Primer convoy desde Jordania

El primer convoy con ayuda procedente de Jordania ha conseguido entrar en Gaza con 750 toneladas de alimentos

El convoy de 46 camiones, organizado por el Programa Mundial de Alimentos y una ONG jordana, podría allanar el camino hacia un corredor más sostenible a través de Jordania y permitir la entrega de más ayuda a gran escala. 

«El establecimiento de un corredor a través de Jordania aumentará el flujo de ayuda y eliminará parte de la presión y congestión a las que nos enfrentamos actualmente. Esto nos permitirá asegurar más suministros y tener más camiones en la carretera», dijo el representante del PMA en Palestina, Samer Abdeljaber.

Piden una pausa en los combates

Los informes llegan en medio de un aumento de la presión internacional para que se produzca una nueva pausa en las hostilidades en la Franja de Gaza, con el fin de que se puedan transportar más suministros de ayuda para los más vulnerables.

La primera pausa duró del 24 de noviembre al 1 de diciembre.
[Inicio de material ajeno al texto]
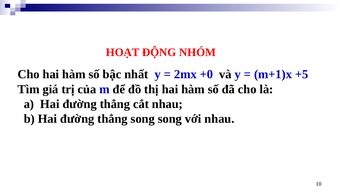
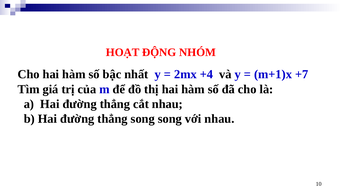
+0: +0 -> +4
+5: +5 -> +7
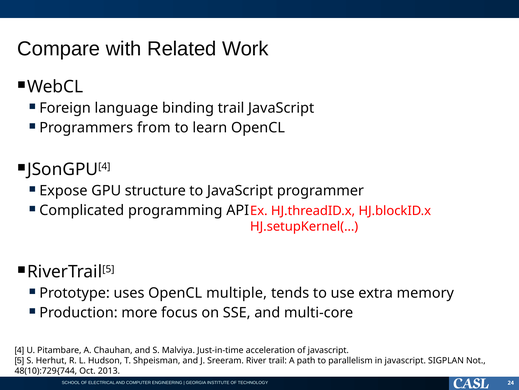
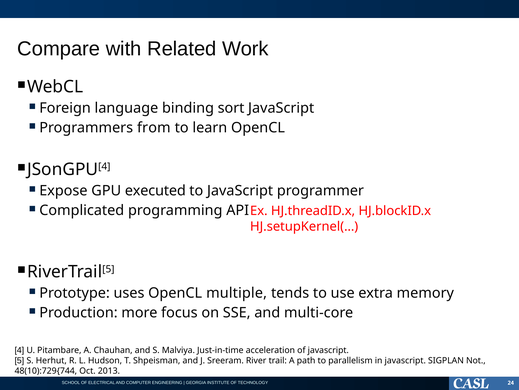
binding trail: trail -> sort
structure: structure -> executed
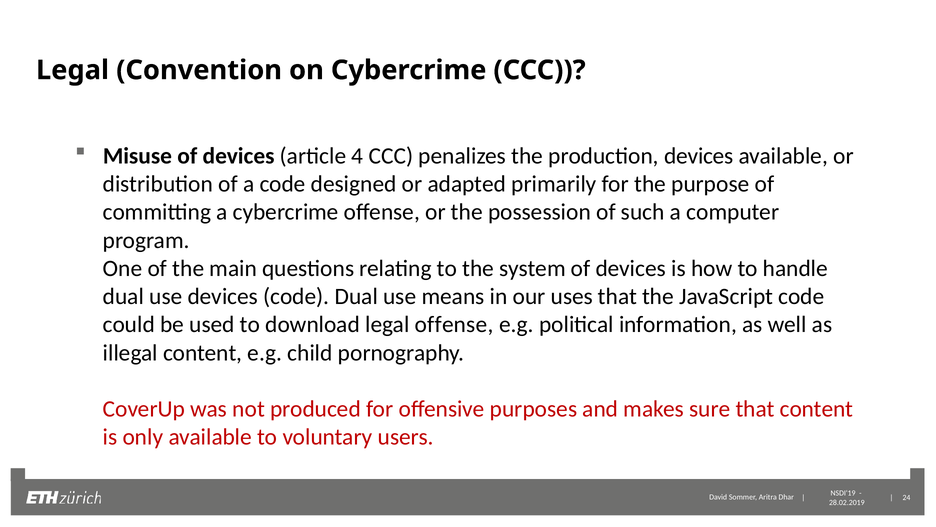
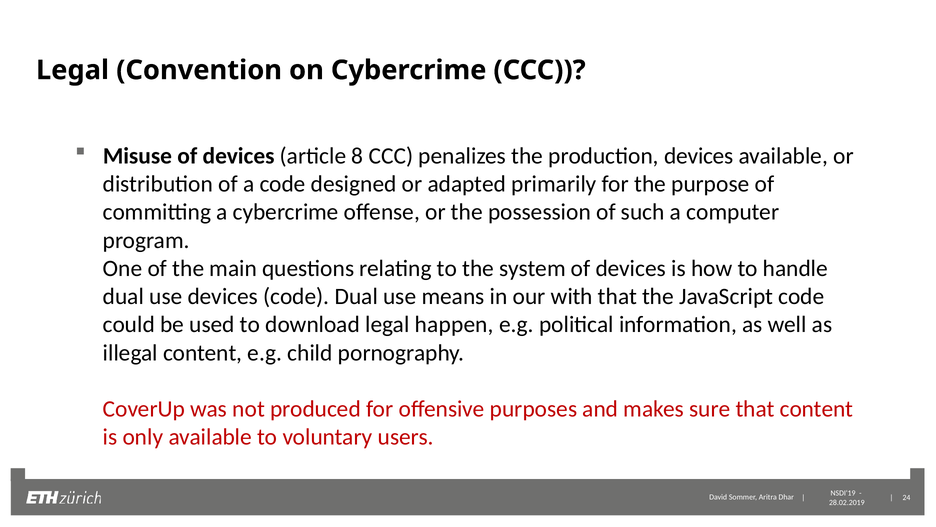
4: 4 -> 8
uses: uses -> with
legal offense: offense -> happen
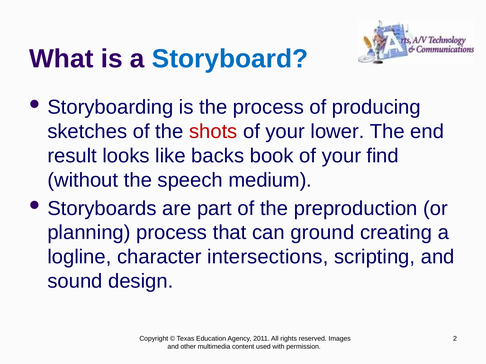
El comisionado general de la UNRWA, Philippe Lazzarini, advirtió recientemente de que la gente desesperada «ha empezado a tomar directamente del camión los alimentos por total desesperación y comérselos ahí mismo», mientras que en las redes sociales se han visto grupos de personas deteniendo los convoyes de ayuda y retirando los suministros.

«Dondequiera que mires, está lleno de refugios improvisados. Vayas donde vayas, la gente está desesperada, hambrienta y aterrorizada«, declaró Lazzarini a los periodistas en Ginebra.

Citando a las autoridades sanitarias de Gaza, UNRWA dijo en su última actualización sobre la crisis que más de 19.450 palestinos han sido asesinados en las hostilidades según las autoridades sanitarias y «alrededor del 70% son mujeres y niños«.